What happens here is that the raw JWT is sent to the MessageHandler.handleMessage() method which passes it through the chain of handlers:

• JwtMessageHandler does the JWT cryptographic verification, using the DID document resolution provided by DIDResolverPlugin. In this example, the universal resolver is used, for the [ethr, web, key, io, elem] DID methods.
• then passes it to W3cMessageHandler which runs some validations on the resulting payload and turns it into a Message.

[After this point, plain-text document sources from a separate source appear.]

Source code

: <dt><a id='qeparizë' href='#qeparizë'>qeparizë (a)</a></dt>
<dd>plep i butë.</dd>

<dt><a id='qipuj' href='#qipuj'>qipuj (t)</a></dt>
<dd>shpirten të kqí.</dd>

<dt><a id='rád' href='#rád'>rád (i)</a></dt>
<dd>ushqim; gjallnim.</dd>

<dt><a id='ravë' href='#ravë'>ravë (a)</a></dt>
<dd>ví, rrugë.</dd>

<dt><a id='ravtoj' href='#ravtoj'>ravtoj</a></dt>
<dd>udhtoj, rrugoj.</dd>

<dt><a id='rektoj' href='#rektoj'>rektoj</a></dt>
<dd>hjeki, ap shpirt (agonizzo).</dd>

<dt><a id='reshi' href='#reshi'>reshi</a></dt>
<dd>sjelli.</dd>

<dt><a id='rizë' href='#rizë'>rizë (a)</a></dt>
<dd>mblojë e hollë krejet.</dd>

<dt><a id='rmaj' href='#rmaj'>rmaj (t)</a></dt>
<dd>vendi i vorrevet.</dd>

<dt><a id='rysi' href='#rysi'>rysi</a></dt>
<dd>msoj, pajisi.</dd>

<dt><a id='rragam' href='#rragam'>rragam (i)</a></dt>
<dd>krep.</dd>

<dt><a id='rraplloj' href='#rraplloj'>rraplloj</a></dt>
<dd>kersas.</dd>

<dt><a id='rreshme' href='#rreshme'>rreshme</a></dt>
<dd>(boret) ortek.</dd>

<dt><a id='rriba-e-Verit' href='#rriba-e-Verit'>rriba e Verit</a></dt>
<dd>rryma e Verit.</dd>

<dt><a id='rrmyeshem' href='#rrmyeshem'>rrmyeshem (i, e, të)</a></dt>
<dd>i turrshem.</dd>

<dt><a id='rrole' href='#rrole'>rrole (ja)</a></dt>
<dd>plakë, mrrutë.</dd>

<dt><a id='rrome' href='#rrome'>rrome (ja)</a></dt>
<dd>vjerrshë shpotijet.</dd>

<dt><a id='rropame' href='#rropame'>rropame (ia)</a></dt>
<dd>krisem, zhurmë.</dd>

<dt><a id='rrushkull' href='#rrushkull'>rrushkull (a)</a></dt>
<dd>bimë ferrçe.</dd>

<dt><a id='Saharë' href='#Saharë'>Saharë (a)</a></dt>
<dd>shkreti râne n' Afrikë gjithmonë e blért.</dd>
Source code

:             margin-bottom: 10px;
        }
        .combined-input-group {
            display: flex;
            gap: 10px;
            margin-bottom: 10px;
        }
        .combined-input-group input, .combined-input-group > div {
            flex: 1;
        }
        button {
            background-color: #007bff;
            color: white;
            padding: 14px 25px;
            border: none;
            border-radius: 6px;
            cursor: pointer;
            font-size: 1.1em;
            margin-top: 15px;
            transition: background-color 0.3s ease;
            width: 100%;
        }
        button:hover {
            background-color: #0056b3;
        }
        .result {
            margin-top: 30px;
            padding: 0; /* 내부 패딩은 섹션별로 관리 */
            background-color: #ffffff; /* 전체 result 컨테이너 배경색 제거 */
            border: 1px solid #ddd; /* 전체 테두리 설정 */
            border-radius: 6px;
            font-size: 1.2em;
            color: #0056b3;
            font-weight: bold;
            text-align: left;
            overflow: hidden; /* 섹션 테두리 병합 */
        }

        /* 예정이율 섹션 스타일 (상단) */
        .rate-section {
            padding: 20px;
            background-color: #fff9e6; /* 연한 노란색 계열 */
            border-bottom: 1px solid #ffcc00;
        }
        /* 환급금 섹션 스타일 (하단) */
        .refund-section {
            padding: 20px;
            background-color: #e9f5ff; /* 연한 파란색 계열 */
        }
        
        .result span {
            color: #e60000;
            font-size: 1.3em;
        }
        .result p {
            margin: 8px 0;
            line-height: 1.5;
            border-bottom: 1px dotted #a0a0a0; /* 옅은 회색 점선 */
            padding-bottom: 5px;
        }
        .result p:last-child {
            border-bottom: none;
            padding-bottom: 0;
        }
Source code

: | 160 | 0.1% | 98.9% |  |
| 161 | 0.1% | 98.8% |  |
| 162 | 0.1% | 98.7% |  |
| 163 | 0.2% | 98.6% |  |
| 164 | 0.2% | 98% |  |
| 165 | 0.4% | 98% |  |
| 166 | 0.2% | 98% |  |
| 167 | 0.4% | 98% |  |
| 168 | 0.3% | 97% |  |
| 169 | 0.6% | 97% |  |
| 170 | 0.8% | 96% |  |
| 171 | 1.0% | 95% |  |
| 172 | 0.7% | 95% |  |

If all goes well, the message is returned, otherwise an error is thrown.

Please note that if an error is thrown it can be from a number of reasons, not only for invalid credentials.
It can also be an error in the DID resolver (like a network issue, or lacking a configuration for the DID method of the issuer of the JWT).

We realise it's very awkward to do verification like this and are working to improve the verification API, especially with more relevant error messages.